FISTF World Cup – Open Teams Event: RODGERS (ROI) and MOORE (ROI)

ROME – Comments from Ireland players Brendan RODGERS (ROI) and Gary MOORE (ROI) after the group phase of the Open Team category at the FISTF World Cup in Rome on Sunday.


On being at the World Cup:
“This is my first World Cup. It’s an amazing experience and I think the team event is really fantastic. It gives you that feeling of team spirit and everybody’s rooting for the other person more than in the individual tournament.”

On how aware he is of the other tables in the team event while he’s playing:
“I wasn’t aware of anything that was happening on any other table at all. I was concentrating on my own game and I only realised what the score was when the final whistle went. I think maybe that works for a lot of people. Other people might like to see where they stand and maybe they play towards that depending on what’s happening on the board. But I think just play your own game and see what happens.”

On what he takes away from the tournament:
“The standard is amazing, the standard’s so high. The best players are just so accurate and so fast. It really is amazing.”


On whether defeating Germany 2-1 in the group phase was a surprise:
“A surprise? No … but yes. We thought of it as a game that we could definitely compete in and I think the lads played outstanding. It was a real team effort.

“We’re very proud in Ireland, no matter what sport it is, we get behind the team, especially when we see them winning.”

On the game against Germany and his game in particular:
“Brendan wasn’t aware of what was going on; I was very aware of what was going on. And I was also in an envious position of being 3-1 up at halftime but I knew how tight that would be if he scored again quickly in the second half, and that’s exactly what happened. So then I became very aware of what was going on in every other game.

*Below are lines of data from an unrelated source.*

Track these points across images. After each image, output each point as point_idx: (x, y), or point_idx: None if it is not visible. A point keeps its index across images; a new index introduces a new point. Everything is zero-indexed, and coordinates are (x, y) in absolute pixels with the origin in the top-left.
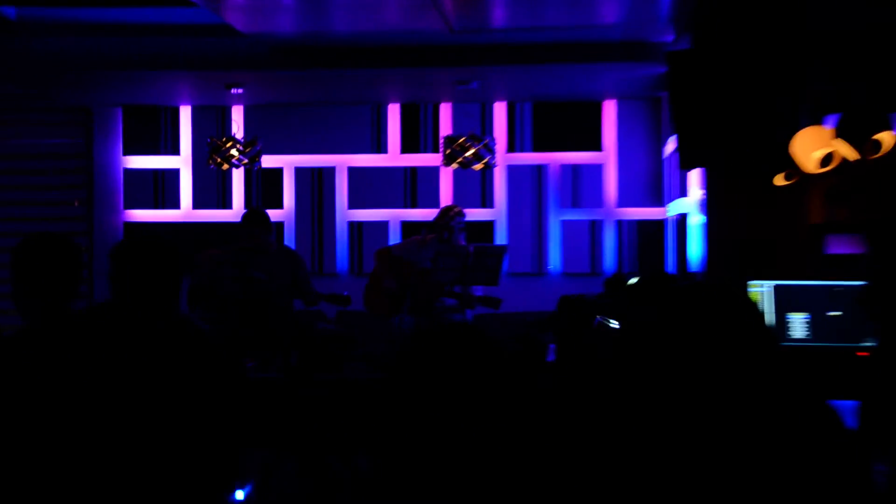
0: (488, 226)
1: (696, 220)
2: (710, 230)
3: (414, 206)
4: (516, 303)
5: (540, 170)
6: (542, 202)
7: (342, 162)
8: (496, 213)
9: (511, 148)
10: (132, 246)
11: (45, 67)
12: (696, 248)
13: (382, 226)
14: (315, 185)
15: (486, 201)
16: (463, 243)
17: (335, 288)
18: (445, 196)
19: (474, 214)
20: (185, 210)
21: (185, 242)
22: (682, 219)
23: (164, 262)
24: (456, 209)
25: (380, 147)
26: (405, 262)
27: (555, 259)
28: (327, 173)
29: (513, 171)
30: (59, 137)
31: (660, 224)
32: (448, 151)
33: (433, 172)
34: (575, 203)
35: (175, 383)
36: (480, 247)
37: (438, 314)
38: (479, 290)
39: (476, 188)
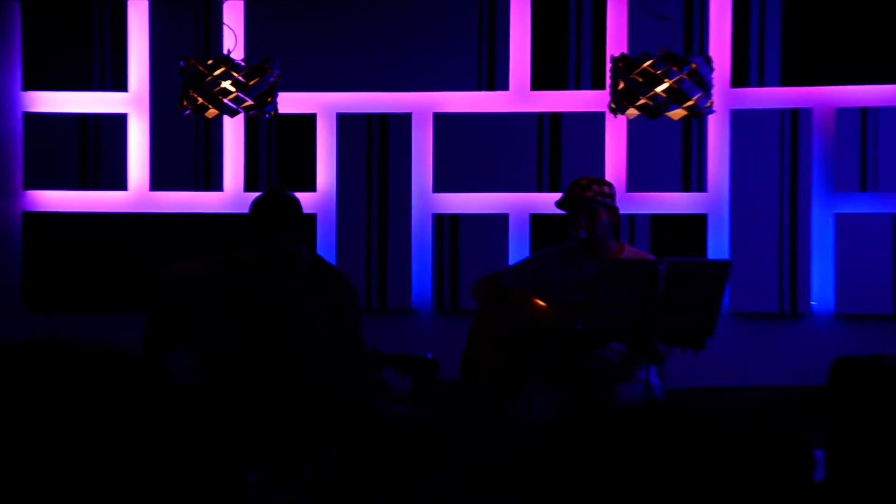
0: (696, 223)
1: None
2: None
3: (555, 187)
4: (747, 367)
5: (795, 119)
6: (797, 181)
7: (424, 105)
8: (710, 200)
9: (740, 80)
10: None
11: None
12: None
13: (497, 222)
14: (374, 146)
15: (691, 179)
16: (637, 251)
17: (409, 341)
18: (614, 168)
19: (668, 204)
20: (137, 191)
21: (138, 250)
22: None
23: None
24: (586, 181)
25: (493, 80)
26: (527, 298)
27: (822, 287)
28: (397, 126)
29: (742, 121)
30: None
31: None
32: (621, 86)
33: (592, 125)
34: (865, 184)
35: None
36: (681, 262)
37: (596, 384)
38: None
39: (673, 154)
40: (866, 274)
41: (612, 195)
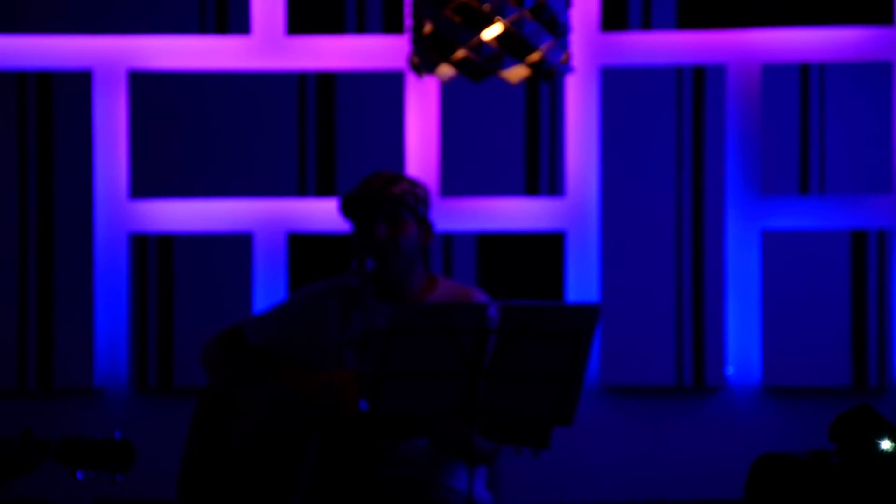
0: (548, 246)
1: None
2: None
3: (325, 190)
4: (627, 472)
5: (700, 82)
6: (703, 180)
7: (113, 57)
8: (569, 209)
9: (615, 21)
10: None
11: None
12: None
13: (235, 246)
14: (28, 124)
15: (540, 177)
16: (459, 286)
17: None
18: (419, 159)
19: (505, 215)
20: None
21: None
22: None
23: None
24: (389, 174)
25: (225, 17)
26: (287, 366)
27: (743, 347)
28: (68, 91)
29: (618, 84)
30: None
31: None
32: (428, 30)
33: (385, 91)
34: (807, 183)
35: None
36: (522, 309)
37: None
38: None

“But then of course when you start your own game proper and switch off to the rest, you can concentrate more and thankfully I hung in there and the guys did really, really well.”

On what the team learned from the 4-0 loss to Malta:
“How to not miss the ball [laughs]. How to hold possession, how to attack so quickly. They practice, practice, practice, they play in the big tournaments all the time. They’re at the highest level for a reason, they didn’t get here by fluke.”